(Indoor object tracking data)
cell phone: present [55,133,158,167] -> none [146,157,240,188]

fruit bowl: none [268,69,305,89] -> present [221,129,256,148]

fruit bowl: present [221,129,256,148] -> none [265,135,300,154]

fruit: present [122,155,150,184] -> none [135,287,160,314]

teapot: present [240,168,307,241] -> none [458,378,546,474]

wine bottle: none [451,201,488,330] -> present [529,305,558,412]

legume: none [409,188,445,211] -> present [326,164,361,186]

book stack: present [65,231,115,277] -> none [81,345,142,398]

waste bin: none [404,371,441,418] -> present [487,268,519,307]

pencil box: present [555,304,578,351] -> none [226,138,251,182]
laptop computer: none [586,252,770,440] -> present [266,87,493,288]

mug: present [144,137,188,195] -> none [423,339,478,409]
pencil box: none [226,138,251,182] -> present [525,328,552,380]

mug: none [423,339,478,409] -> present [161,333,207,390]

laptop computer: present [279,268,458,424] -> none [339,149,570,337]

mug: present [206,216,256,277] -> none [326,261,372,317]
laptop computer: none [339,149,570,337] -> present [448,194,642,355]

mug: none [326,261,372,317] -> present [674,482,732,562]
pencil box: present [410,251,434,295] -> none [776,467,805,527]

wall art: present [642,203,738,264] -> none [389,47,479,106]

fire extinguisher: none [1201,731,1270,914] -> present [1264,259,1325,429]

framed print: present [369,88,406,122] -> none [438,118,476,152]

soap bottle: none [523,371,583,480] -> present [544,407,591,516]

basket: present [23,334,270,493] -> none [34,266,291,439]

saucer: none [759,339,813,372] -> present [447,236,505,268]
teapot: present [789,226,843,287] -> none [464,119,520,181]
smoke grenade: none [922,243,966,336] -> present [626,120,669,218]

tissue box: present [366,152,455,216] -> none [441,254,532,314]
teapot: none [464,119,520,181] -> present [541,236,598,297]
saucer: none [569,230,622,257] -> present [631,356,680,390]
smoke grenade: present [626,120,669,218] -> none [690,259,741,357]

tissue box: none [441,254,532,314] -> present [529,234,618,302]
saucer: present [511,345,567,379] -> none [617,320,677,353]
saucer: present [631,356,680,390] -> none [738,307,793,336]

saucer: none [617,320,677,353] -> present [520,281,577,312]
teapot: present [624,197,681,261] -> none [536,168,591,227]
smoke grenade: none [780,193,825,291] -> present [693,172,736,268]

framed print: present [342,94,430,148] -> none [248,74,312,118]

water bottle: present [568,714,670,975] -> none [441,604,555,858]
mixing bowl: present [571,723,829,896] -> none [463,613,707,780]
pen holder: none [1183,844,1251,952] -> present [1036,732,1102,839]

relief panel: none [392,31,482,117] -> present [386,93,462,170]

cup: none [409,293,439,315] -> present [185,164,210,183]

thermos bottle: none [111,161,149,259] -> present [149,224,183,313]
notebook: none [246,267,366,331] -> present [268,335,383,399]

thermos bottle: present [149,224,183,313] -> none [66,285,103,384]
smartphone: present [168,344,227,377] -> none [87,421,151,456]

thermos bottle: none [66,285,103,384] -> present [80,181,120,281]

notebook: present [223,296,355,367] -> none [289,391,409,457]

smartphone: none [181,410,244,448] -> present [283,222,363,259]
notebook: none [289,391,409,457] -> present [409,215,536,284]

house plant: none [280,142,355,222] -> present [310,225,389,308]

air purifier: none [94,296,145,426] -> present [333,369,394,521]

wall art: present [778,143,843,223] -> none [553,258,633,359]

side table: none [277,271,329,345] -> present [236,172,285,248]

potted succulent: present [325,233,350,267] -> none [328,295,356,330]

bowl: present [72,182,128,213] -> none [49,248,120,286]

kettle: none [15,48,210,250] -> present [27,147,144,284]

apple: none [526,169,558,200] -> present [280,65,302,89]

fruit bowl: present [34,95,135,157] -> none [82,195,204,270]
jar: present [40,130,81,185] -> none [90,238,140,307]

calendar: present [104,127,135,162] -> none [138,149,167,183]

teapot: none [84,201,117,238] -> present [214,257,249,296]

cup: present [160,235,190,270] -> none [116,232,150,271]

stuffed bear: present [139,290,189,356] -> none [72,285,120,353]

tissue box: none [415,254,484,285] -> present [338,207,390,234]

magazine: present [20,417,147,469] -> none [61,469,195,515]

## Problem to solve
Up to and including the last line above, starting with the line that contains "jar: present [40,130,81,185]", return each line exactly and nothing else.

## Response area
jar: present [40,130,81,185] -> none [90,238,140,307]

calendar: present [104,127,135,162] -> none [138,149,167,183]

teapot: none [84,201,117,238] -> present [214,257,249,296]

cup: present [160,235,190,270] -> none [116,232,150,271]

stuffed bear: present [139,290,189,356] -> none [72,285,120,353]

tissue box: none [415,254,484,285] -> present [338,207,390,234]

magazine: present [20,417,147,469] -> none [61,469,195,515]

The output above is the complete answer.